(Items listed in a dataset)
----------

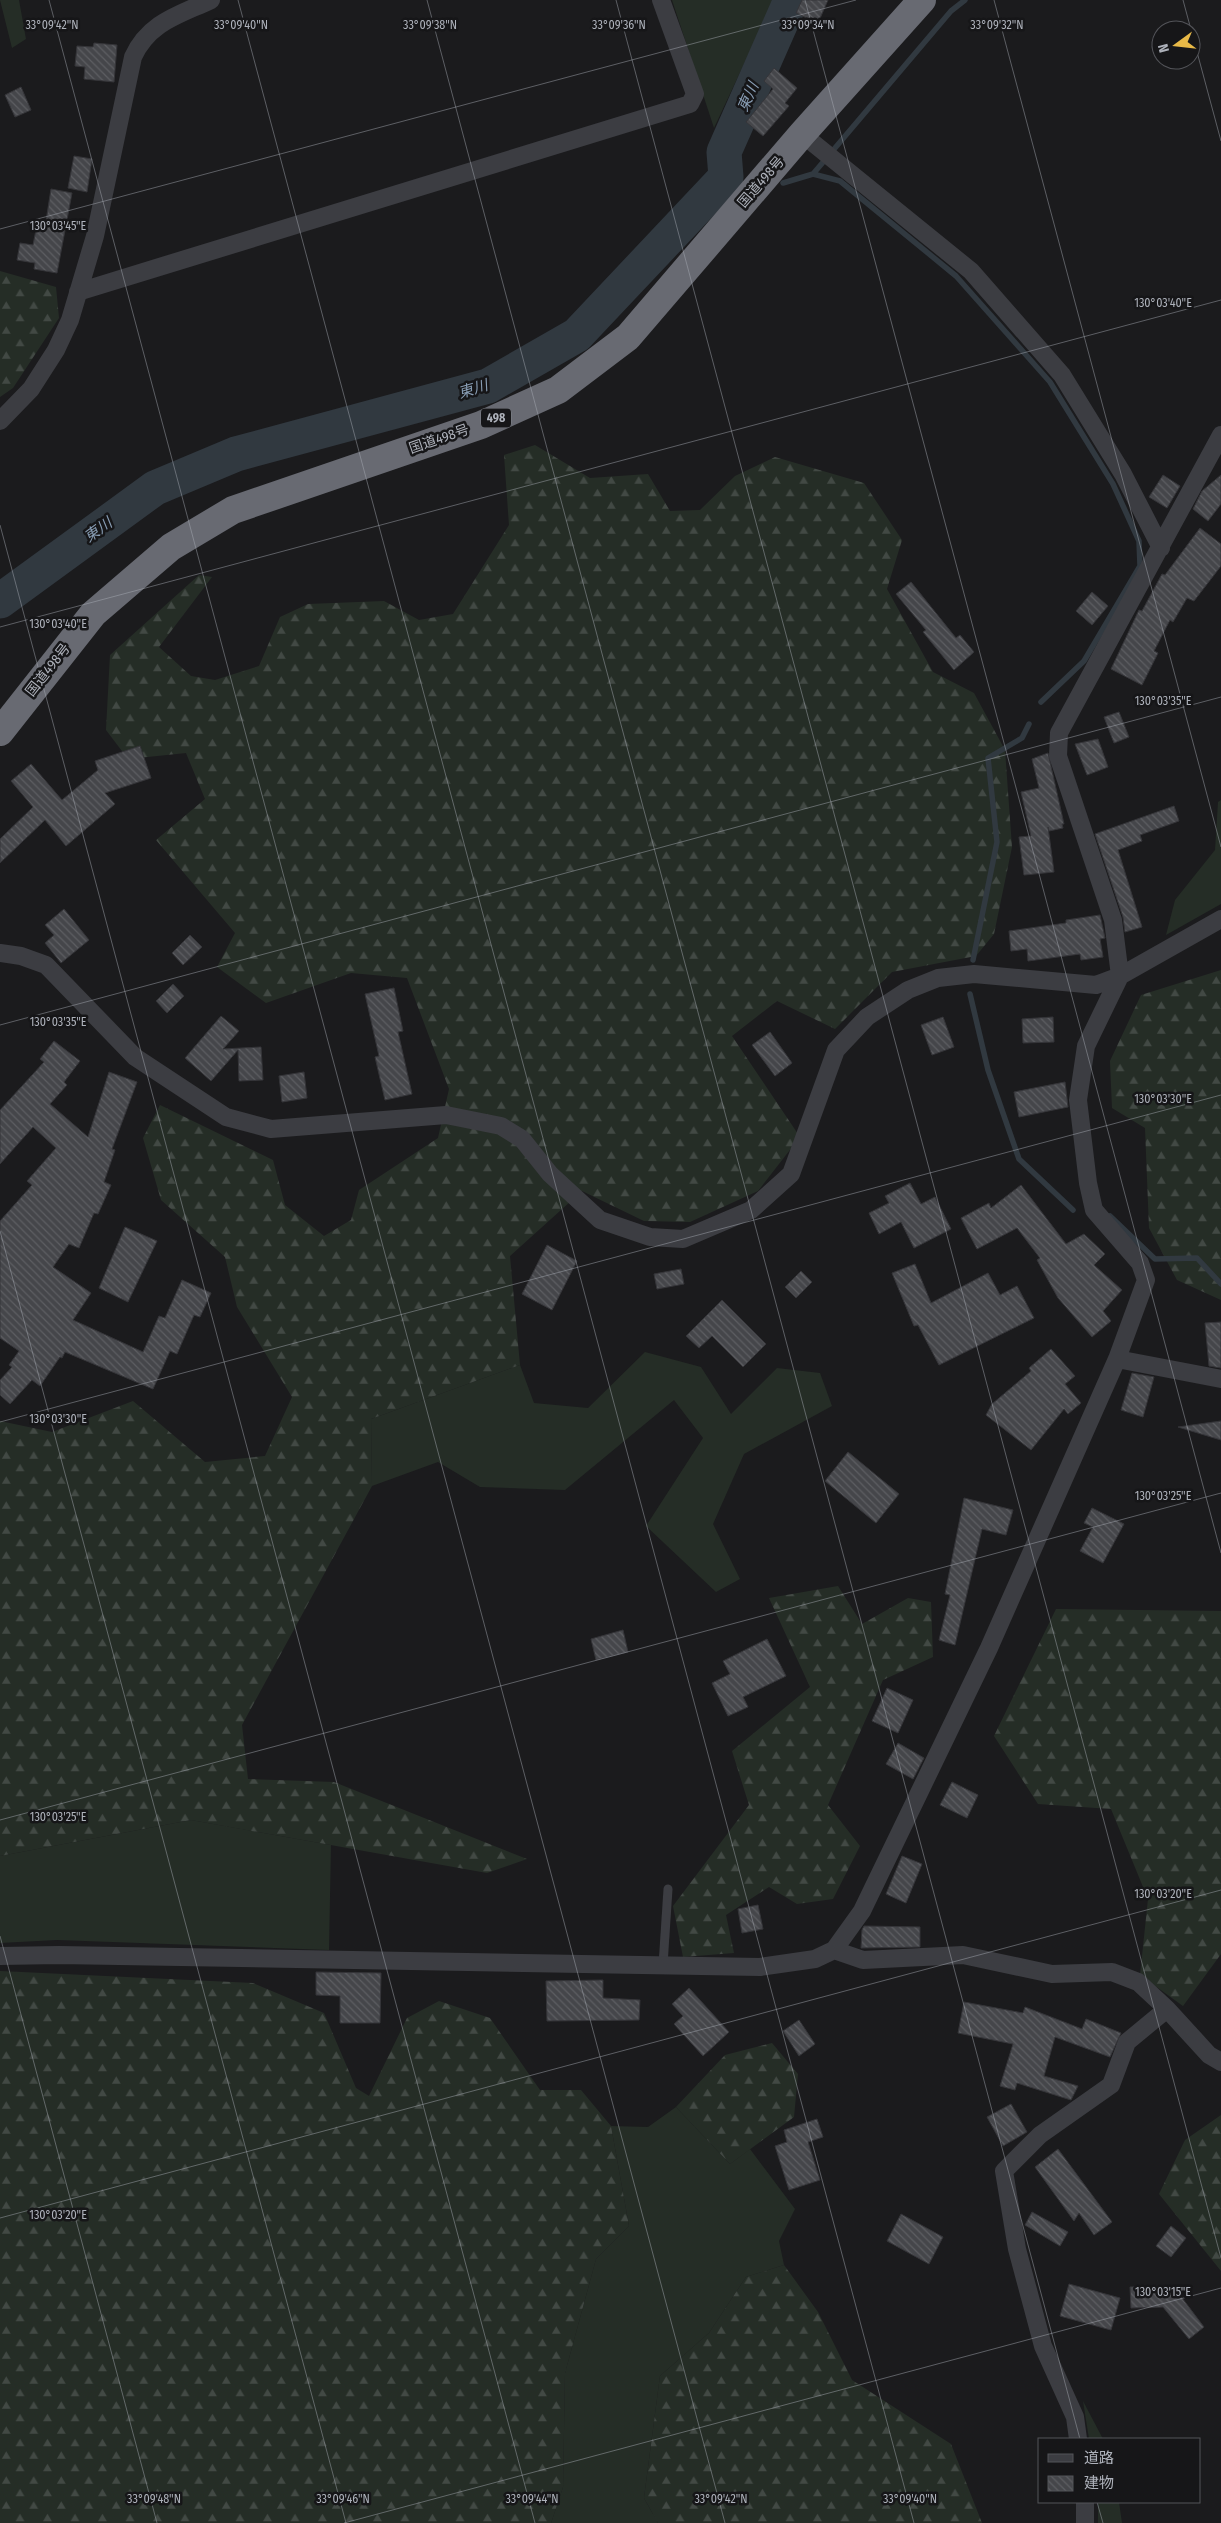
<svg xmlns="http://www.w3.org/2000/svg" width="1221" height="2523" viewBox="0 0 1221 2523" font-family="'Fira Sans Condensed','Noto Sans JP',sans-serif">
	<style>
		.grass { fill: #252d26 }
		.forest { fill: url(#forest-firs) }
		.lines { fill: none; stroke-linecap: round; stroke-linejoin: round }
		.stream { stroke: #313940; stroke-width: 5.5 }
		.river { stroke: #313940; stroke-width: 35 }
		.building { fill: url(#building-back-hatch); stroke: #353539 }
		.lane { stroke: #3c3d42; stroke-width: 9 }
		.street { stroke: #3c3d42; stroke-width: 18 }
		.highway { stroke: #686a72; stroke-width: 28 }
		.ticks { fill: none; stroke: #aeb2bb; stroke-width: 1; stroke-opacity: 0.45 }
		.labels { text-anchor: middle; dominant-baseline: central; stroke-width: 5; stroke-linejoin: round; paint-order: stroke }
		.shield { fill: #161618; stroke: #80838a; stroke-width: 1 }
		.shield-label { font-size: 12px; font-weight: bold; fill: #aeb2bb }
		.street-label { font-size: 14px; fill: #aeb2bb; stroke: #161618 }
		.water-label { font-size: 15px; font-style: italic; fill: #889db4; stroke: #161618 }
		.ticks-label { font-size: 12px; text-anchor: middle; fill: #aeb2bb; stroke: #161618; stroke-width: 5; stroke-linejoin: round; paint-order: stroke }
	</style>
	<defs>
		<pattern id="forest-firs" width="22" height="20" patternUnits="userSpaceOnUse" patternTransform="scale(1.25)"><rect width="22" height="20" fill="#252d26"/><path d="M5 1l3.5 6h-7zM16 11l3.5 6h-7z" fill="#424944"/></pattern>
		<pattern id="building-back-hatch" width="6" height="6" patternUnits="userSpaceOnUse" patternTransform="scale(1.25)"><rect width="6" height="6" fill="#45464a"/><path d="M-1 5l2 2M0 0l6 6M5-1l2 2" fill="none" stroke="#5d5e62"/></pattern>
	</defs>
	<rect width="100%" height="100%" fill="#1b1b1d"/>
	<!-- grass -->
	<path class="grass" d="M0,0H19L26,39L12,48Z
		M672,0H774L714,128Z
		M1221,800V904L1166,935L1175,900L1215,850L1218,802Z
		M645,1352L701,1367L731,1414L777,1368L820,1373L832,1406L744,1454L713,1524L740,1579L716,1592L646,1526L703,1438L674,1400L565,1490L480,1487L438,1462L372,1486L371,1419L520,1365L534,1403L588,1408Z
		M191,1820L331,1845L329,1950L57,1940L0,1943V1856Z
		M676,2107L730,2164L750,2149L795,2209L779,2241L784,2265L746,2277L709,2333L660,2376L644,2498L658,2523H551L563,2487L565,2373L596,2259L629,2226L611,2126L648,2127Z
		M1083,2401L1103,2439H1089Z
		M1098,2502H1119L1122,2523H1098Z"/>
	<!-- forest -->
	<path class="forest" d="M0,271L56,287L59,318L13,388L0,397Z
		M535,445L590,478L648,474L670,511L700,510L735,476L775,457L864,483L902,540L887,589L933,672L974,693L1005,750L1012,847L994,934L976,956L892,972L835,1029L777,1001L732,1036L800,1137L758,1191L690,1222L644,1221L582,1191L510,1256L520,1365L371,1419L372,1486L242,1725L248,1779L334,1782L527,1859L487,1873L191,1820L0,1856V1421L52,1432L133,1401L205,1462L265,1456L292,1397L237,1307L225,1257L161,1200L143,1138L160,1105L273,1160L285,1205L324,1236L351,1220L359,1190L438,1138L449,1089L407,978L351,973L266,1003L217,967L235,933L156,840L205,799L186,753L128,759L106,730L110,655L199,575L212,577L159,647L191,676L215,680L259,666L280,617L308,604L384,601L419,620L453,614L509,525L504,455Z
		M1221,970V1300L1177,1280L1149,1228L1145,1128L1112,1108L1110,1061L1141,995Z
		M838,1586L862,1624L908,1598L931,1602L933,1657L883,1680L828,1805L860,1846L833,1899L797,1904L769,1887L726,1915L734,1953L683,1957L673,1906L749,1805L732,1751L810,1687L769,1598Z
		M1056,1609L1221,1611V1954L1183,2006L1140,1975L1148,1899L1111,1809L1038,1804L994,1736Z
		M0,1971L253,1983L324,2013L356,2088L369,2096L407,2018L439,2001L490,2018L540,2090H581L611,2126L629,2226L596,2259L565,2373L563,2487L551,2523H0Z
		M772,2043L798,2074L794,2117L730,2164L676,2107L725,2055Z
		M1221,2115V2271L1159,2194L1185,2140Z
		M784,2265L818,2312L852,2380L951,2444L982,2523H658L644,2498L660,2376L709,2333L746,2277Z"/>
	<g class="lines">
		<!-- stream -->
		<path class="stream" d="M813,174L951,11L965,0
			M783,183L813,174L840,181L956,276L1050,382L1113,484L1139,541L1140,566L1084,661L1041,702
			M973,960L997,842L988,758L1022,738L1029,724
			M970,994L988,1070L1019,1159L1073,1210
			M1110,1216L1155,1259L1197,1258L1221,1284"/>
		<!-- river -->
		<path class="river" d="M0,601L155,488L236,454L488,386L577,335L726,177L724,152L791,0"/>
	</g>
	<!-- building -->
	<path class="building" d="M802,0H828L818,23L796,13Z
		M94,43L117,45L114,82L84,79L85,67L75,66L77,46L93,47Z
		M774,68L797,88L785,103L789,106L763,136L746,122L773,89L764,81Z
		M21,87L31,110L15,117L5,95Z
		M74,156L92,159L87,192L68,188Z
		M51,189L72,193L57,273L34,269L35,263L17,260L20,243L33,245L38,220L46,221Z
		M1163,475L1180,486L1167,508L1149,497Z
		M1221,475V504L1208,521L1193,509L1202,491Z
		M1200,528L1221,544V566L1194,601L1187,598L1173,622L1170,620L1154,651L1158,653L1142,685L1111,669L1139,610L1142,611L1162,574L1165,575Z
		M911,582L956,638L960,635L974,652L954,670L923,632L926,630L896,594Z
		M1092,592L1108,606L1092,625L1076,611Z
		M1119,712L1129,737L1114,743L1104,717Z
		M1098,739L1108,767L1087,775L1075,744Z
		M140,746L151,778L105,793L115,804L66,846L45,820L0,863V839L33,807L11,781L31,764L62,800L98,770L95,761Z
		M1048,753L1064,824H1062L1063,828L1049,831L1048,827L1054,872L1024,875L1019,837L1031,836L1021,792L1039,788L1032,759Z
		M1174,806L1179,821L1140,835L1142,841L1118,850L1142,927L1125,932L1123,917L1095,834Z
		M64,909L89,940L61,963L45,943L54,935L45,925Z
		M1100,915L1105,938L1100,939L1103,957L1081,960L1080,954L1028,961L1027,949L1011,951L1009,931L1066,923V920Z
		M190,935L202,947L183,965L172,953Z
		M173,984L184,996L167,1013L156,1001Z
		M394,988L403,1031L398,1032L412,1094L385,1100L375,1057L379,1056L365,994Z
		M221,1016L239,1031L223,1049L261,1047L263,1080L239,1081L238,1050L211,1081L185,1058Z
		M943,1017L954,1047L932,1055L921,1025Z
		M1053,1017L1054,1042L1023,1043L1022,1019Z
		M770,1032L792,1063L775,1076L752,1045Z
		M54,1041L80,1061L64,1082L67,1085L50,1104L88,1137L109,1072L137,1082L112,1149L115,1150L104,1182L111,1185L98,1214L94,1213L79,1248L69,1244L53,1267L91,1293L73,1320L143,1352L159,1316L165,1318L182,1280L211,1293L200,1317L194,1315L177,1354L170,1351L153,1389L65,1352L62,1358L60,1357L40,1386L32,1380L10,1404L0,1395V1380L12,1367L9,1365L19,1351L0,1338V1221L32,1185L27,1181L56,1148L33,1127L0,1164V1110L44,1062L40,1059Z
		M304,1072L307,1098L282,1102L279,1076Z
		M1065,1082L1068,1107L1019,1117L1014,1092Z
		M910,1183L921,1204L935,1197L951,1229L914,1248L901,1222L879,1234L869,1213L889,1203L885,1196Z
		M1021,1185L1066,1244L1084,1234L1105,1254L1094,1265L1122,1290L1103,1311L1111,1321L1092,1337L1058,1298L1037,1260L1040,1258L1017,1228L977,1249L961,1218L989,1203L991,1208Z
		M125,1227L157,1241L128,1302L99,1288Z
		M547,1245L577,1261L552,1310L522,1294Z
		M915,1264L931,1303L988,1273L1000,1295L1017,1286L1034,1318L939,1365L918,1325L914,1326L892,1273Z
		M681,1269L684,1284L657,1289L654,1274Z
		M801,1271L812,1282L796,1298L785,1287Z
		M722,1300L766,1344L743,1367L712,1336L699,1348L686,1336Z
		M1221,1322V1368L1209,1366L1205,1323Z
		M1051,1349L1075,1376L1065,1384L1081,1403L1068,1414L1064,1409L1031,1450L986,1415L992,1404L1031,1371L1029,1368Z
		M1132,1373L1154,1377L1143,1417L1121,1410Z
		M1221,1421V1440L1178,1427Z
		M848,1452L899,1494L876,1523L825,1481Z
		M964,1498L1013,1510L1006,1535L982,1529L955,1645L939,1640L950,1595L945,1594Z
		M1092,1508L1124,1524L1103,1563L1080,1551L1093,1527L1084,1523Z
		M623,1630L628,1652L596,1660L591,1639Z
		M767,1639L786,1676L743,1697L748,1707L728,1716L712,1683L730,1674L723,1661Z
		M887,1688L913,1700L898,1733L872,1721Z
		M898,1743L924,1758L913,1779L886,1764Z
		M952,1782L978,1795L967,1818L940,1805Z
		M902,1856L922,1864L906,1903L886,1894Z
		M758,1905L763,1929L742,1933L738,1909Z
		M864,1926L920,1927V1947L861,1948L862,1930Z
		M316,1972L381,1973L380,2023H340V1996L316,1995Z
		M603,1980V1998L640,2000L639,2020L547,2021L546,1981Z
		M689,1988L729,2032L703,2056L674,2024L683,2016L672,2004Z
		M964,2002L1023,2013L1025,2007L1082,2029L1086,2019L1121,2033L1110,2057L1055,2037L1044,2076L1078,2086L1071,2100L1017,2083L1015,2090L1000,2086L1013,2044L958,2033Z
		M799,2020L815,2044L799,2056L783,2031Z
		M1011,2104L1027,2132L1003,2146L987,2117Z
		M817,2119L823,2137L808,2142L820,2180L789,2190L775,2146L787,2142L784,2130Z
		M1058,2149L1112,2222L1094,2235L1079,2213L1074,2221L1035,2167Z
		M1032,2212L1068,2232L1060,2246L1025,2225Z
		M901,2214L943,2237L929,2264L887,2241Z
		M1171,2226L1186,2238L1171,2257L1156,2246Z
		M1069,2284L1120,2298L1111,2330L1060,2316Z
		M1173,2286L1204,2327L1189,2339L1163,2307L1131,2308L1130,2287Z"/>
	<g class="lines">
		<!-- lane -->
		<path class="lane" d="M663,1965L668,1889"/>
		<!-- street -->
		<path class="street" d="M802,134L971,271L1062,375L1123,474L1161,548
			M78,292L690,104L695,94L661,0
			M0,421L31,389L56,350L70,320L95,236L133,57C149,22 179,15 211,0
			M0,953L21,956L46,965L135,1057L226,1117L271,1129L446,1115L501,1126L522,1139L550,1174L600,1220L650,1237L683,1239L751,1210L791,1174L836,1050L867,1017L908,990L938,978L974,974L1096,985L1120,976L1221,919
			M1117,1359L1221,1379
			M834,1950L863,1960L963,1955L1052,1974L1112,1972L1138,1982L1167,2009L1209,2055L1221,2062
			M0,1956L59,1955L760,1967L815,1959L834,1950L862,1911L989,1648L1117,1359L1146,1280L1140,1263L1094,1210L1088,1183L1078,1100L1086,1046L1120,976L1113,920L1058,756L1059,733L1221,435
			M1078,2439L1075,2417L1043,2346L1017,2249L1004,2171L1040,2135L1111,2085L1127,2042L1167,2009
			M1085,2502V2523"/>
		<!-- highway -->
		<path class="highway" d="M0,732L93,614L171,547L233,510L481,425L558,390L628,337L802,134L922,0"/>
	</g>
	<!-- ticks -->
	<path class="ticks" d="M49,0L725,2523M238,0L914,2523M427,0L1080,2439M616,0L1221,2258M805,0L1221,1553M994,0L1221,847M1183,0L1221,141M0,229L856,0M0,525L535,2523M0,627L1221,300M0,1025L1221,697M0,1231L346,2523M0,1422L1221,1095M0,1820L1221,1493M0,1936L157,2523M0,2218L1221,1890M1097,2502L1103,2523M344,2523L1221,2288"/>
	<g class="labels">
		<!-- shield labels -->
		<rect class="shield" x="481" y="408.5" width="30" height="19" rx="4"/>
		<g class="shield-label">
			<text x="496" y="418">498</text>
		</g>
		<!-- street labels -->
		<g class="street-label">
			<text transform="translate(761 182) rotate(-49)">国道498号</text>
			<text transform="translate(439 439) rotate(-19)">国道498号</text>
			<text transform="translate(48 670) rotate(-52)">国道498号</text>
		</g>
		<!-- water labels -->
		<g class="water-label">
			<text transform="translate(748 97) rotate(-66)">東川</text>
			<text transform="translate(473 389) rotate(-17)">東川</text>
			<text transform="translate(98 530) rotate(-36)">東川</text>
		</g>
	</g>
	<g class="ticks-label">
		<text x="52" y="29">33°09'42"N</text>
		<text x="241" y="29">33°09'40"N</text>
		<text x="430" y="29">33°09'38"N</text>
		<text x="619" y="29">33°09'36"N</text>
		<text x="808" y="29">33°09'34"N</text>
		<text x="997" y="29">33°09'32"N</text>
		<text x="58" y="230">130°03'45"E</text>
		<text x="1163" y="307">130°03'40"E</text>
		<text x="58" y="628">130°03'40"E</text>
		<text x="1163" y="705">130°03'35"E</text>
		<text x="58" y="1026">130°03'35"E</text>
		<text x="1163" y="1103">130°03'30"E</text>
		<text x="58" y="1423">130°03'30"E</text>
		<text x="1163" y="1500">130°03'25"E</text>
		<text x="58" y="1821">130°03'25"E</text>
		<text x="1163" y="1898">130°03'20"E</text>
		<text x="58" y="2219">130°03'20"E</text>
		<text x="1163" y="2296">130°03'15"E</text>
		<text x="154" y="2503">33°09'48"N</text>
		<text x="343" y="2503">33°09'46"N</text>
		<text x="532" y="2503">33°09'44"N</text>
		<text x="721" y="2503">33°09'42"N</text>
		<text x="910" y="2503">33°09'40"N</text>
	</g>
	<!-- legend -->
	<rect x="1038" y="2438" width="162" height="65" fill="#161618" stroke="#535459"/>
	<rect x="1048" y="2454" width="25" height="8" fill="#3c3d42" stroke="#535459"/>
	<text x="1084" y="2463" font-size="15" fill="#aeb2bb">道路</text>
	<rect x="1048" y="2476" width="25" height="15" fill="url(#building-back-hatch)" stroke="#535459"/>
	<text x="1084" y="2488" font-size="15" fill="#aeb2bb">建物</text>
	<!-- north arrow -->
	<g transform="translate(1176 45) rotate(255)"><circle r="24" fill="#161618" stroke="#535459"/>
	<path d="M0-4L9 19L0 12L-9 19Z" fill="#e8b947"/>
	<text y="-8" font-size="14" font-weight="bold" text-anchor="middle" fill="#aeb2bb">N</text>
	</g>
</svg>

----------

> **Work to complete**
Taking the entries above, print exactly the lines starting at the line with "url(#building-back-hatch); stroke: #353539" and ending at the line with "middle; dominant-baseline: central;", both included.

> **Answer for this exercise**
		.building { fill: url(#building-back-hatch); stroke: #353539 }
		.lane { stroke: #3c3d42; stroke-width: 9 }
		.street { stroke: #3c3d42; stroke-width: 18 }
		.highway { stroke: #686a72; stroke-width: 28 }
		.ticks { fill: none; stroke: #aeb2bb; stroke-width: 1; stroke-opacity: 0.45 }
		.labels { text-anchor: middle; dominant-baseline: central; stroke-width: 5; stroke-linejoin: round; paint-order: stroke }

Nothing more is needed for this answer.